The Church of Jesus Christ of Latter-day Saints was formally organized in a small log cabin in upstate New York in 1830.
It took 117 years — until 1947 — for the Church to grow from the initial six members to one million. Missionaries were a feature of the Church from its earliest days, fanning out to Native American lands, to Canada and, in 1837, beyond the North American continent to England. Not long after, missionaries were working on the European continent and as far away as India and the Pacific Islands.
The two-million-member mark was reached just 16 years later, in 1963, and the three-million mark in eight years more. This accelerating growth pattern has continued with about a million new members now being added every three years or less. Growth consists both of convert baptisms and natural growth through the birth of children.
Church membership today is over 14 million.
The consequences of this rapid and sustained growth are seen in many places in the world where the Church operates.
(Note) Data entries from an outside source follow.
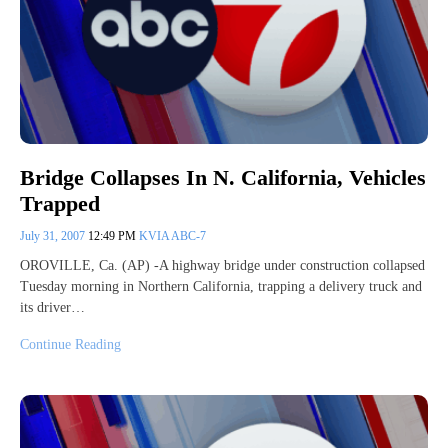
Bridge Collapses In N. California, Vehicles
Trapped
July 31, 2007
12:49 PM
KVIA ABC-7
OROVILLE, Ca. (AP) -A highway bridge under construction collapsed
Tuesday morning in Northern California, trapping a delivery truck and
its driver…
Continue Reading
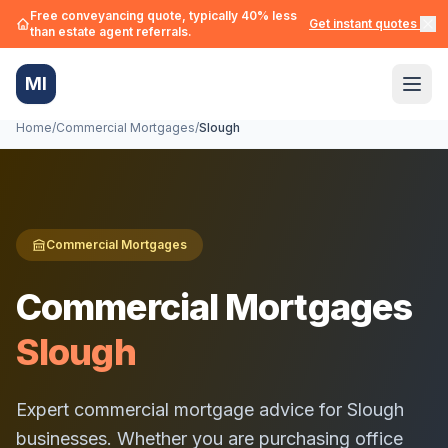
Free conveyancing quote, typically 40% less
Get instant quotes →
than estate agent referrals.
MI
Home
/
Commercial Mortgages
/
Slough
Commercial Mortgages
Commercial Mortgages
Slough
Expert commercial mortgage advice for
Slough
businesses. Whether you are purchasing office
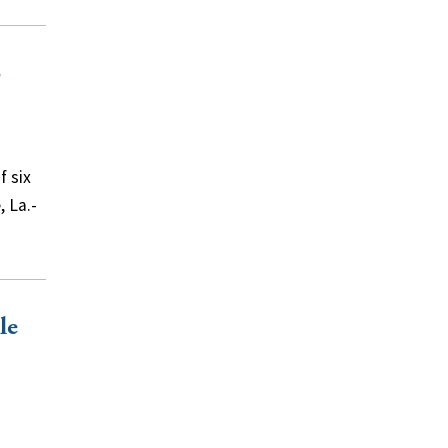
o
f six
, La.-
le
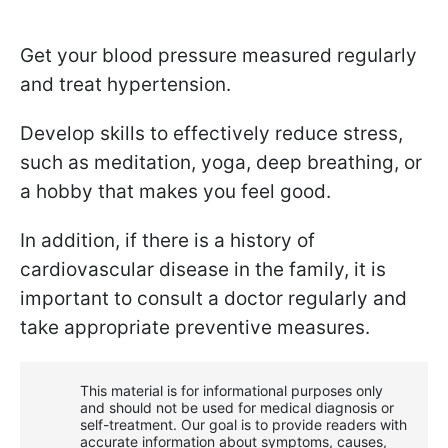
Get your blood pressure measured regularly
and treat hypertension.
Develop skills to effectively reduce stress,
such as meditation, yoga, deep breathing, or
a hobby that makes you feel good.
In addition, if there is a history of
cardiovascular disease in the family, it is
important to consult a doctor regularly and
take appropriate preventive measures.
This material is for informational purposes only
and should not be used for medical diagnosis or
self-treatment. Our goal is to provide readers with
accurate information about symptoms, causes,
Congregations that are grouped into geographical areas known as wards are periodically divided as they become too large to administer, or to worship in a chapel or meetinghouse all at once. New buildings are being completed virtually every day of the year in order to house growing membership.
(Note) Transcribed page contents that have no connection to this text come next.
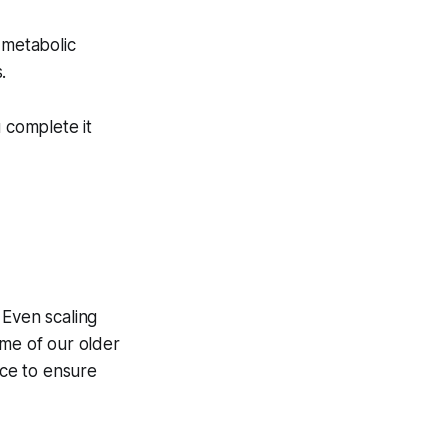
 metabolic
.
u complete it
. Even scaling
ome of our older
nce to ensure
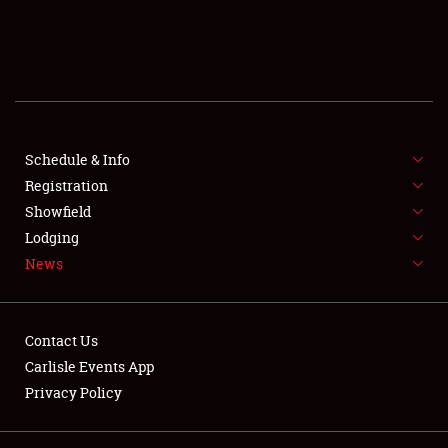
SCHEDULE & INFO
REGISTRATION
SHOWFIELD
FLEA MARKET & CAR CORRAL
Schedule & Info
Registration
SPONSORSHIP
Showfield
Lodging
LODGING
News
NEWS
Contact Us
Carlisle Events App
Privacy Policy
Showfield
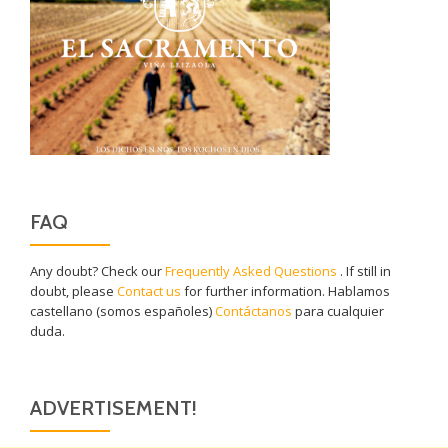
FAQ
Any doubt? Check our
Frequently Asked Questions
. If still in
doubt, please
Contact us
for further information. Hablamos
castellano (somos españoles)
Contáctanos
para cualquier
duda.
ADVERTISEMENT!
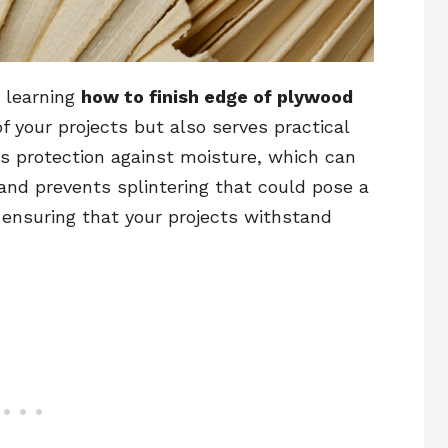
y learning
how to finish edge of plywood
f your projects but also serves practical
es protection against moisture, which can
and prevents splintering that could pose a
, ensuring that your projects withstand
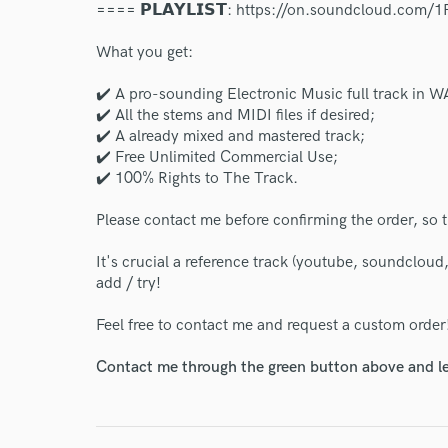
==== 𝗣𝗟𝗔𝗬𝗟𝗜𝗦𝗧: https://on.soundcloud.com/
What you get:
✔️ A pro-sounding Electronic Music full track in
✔️ All the stems and MIDI files if desired;
✔️ A already mixed and mastered track;
✔️ Free Unlimited Commercial Use;
✔️ 100% Rights to The Track.
Please contact me before confirming the order, so t
It's crucial a reference track (youtube, soundcloud
add / try!
Feel free to contact me and request a custom order
Contact me through the green button above and le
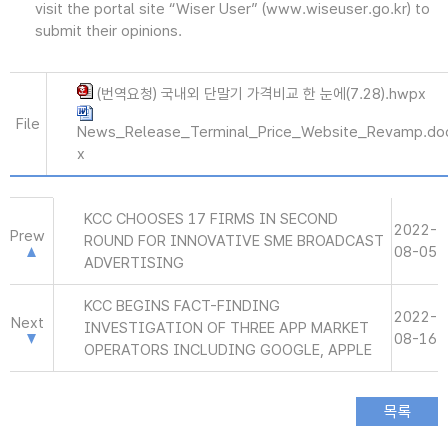
visit the portal site “Wiser User” (www.wiseuser.go.kr) to
submit their opinions.
(번역요청) 국내외 단말기 가격비교 한 눈에(7.28).hwpx
File
News_Release_Terminal_Price_Website_Revamp.do
x
KCC CHOOSES 17 FIRMS IN SECOND
2022-
Prew
ROUND FOR INNOVATIVE SME BROADCAST
08-05
ADVERTISING
KCC BEGINS FACT-FINDING
2022-
Next
INVESTIGATION OF THREE APP MARKET
08-16
OPERATORS INCLUDING GOOGLE, APPLE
According to the National Council of Churches, The Church of Jesus Christ of Latter-day Saints is the second-fastest-growing church in the United States. However, despite its increasing numbers, the Church cautions against overemphasis on growth statistics. The Church makes no statistical comparisons with other churches and makes no claim to be the fastest-growing Christian denomination despite frequent news media comments to that effect. Such comparisons rarely take account of a multiplicity of complex factors, including activity rates and death rates, the methodology used in registering or counting members and what factors constitute membership. Growth rates also vary significantly across the world. Additionally, many other factors contribute to the strength of the Church, most especially the devotion and commitment of its members.